# Petrol engine efficiency.

1. Apr 23, 2010

### Spikeywan

When I got my motorbike it had a non-standard rear sprocket with two extra teeth. I decided to swap it for a standard one. I expected to get a better overall mpg, but it didn't change noticeably.

So...

An engine has a red line at 14000 rpm. Peak power is delivered at 12000 rpm. Driving along in top gear at 70 mph, the revs are at 6500 rpm.

Because maxmimum power is delivered at 12k, surely this is the point where the engine is most efficient, and getting the most power from the fuel?

So, when cruising at a constant 70mph would it use less fuel if you changed down a gear or two, to get the engine revs as close to 12k as possible? Or is it better to drive in a high gear, keeping the revs as low as possible?

Why?

2. Apr 23, 2010

### Gordianus

Even though the engine may deliver maximum power at 12000 rpm, best efficiency is roughly obtained when the engine delivers the maximum torque

3. Apr 23, 2010

### rcgldr

The internal drag inside the engine, mostly due to moving air back and forth through the crankcase under the moving pistons is lowest at low rpms. However the engine is more efficient under some load and at higher rpms. As you've discovered the amount fuel rate consumption required to drive at 70mph is about the same within a range of rpms, but running in a much lower gear at 10,000+rpm would result in worse fuel milage. Motorcycles also accelerate to speed so quickly that unless you're in constant stop and go traffic, how fast you accelerate doesn't affect overall fuel milage that much because zero to 60 mph only takes about 4 to 5 seconds under moderate throttle, and zero to 45 mph only 3 to 4 seconds, then you're cruising at a somewhat fuel efficient speed.

4. Apr 23, 2010

### jack action

Like Gordianus said, maximum efficiency is at the maximum torque. Because torque is a measure of the efficiency of the combustion and of the friction losses.

Power is a measure that depends on both torque and rpm. Torque is the result of the energy released by the fuel combustion times the efficiency of the thermodynamic cycle, i.e. how the engine was able to transform that heat into mechanical work. The bigger the efficiency, the lower the fuel needed to create the same torque. The rpm indicates how many of these cycles you do in row, hence the power you're gonna get.

Depending on the engine design (valve event, intake & exhaust design, etc.), an engine often performs better at a certain rpm rather than an other (better efficiency), so it will also have a higher torque at a certain rpm rather than an other.

(Stored data entries):
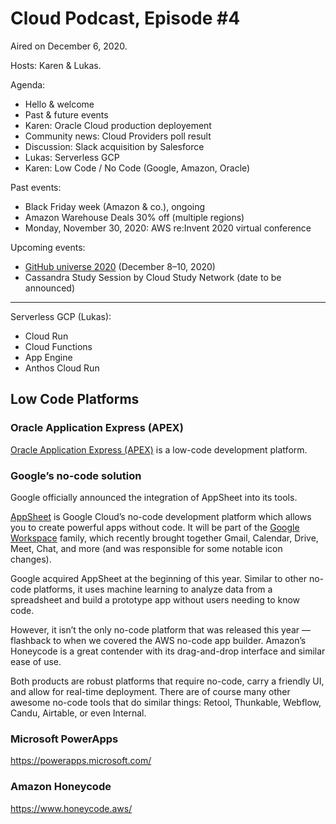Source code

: # Cloud Podcast, Episode #4

Aired on December 6, 2020.

Hosts: Karen & Lukas.

Agenda:
- Hello & welcome
- Past & future events
- Karen: Oracle Cloud production deployement
- Community news: Cloud Providers poll result
- Discussion: Slack acquisition by Salesforce
- Lukas: Serverless GCP
- Karen: Low Code / No Code (Google, Amazon, Oracle)

Past events:
- Black Friday week (Amazon & co.), ongoing
- Amazon Warehouse Deals 30% off (multiple regions)
- Monday, November 30, 2020: AWS re:Invent 2020 virtual conference

Upcoming events:
- [GitHub universe 2020](https://githubuniverse.com/) (December 8–10, 2020)
- Cassandra Study Session by Cloud Study Network (date to be announced)

---

Serverless GCP (Lukas):
- Cloud Run
- Cloud Functions
- App Engine
- Anthos Cloud Run

## Low Code Platforms

### Oracle Application Express (APEX)

[Oracle Application Express (APEX)](https://apex.oracle.com/) is a low-code development platform.

### Google’s no-code solution

Google officially announced the integration of AppSheet into its tools.

[AppSheet](https://www.appsheet.com/) is Google Cloud’s no-code development platform which allows you to create powerful apps without code. It will be part of the [Google Workspace](https://cloud.google.com/blog/products/workspace/introducing-google-workspace) family, which recently brought together Gmail, Calendar, Drive, Meet, Chat, and more (and was responsible for some notable icon changes).

Google acquired AppSheet at the beginning of this year. Similar to other no-code platforms, it uses machine learning to analyze data from a spreadsheet and build a prototype app without users needing to know code.

However, it isn’t the only no-code platform that was released this year — flashback to when we covered the AWS no-code app builder. Amazon’s Honeycode is a great contender with its drag-and-drop interface and similar ease of use.

Both products are robust platforms that require no-code, carry a friendly UI, and allow for real-time deployment. There are of course many other awesome no-code tools that do similar things: Retool, Thunkable, Webflow, Candu, Airtable, or even Internal.

### Microsoft PowerApps

https://powerapps.microsoft.com/

### Amazon Honeycode

https://www.honeycode.aws/
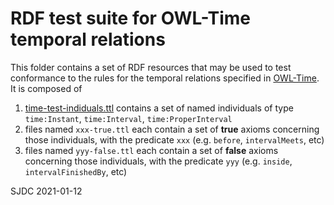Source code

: # RDF test suite for OWL-Time temporal relations

This folder contains a set of RDF resources that may be used to test conformance to the rules for the temporal relations specified in [OWL-Time](https://www.w3.org/TR/owl-time/). 
It is composed of 

1. [time-test-indiduals.ttl](./time-test-indiduals.ttl) contains a set of named individuals of type `time:Instant`, `time:Interval`, `time:ProperInterval`
2. files named `xxx-true.ttl` each contain a set of **true** axioms concerning those individuals, with the predicate `xxx` (e.g. `before`, `intervalMeets`, etc) 
3. files named `yyy-false.ttl` each contain a set of **false** axioms concerning those individuals, with the predicate `yyy` (e.g. `inside`, `intervalFinishedBy`, etc) 

SJDC
2021-01-12

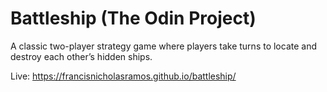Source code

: # Battleship (The Odin Project)
A classic two-player strategy game where players take turns to locate and destroy each other’s hidden ships.

Live: https://francisnicholasramos.github.io/battleship/
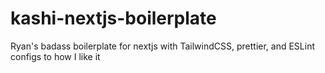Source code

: # kashi-nextjs-boilerplate
Ryan's badass boilerplate for nextjs with TailwindCSS, prettier, and ESLint configs to how I like it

(Exercises to complete):
**1)** In the petrol engine efficiency thread, why does one reply say maximum efficiency comes at maximum torque? Answer in one to three sentences.
**2)** From the records, lay out as a Markdown table with the columns Row and Line the lines starting with the line containing "### Oracle Application Express (APEX)" and going on through the line containing "However, it isn’t", numbering each row and leaving out blank lines.

(Numbered answers):
**1)** Torque measures both how efficient the combustion is and the friction losses. It results from the energy released by burning the fuel times the efficiency of the thermodynamic cycle, so the higher that efficiency, the less fuel is needed to produce the same torque.

**2)**
| Row | Line |
|---|---|
| 1 | ### Oracle Application Express (APEX) |
| 2 | [Oracle Application Express (APEX)](https://apex.oracle.com/) is a low-code development platform. |
| 3 | ### Google’s no-code solution |
| 4 | Google officially announced the integration of AppSheet into its tools. |
| 5 | [AppSheet](https://www.appsheet.com/) is Google Cloud’s no-code development platform which allows you to create powerful apps without code. It will be part of the [Google Workspace](https://cloud.google.com/blog/products/workspace/introducing-google-workspace) family, which recently brought together Gmail, Calendar, Drive, Meet, Chat, and more (and was responsible for some notable icon changes). |
| 6 | Google acquired AppSheet at the beginning of this year. Similar to other no-code platforms, it uses machine learning to analyze data from a spreadsheet and build a prototype app without users needing to know code. |
| 7 | However, it isn’t the only no-code platform that was released this year — flashback to when we covered the AWS no-code app builder. Amazon’s Honeycode is a great contender with its drag-and-drop interface and similar ease of use. |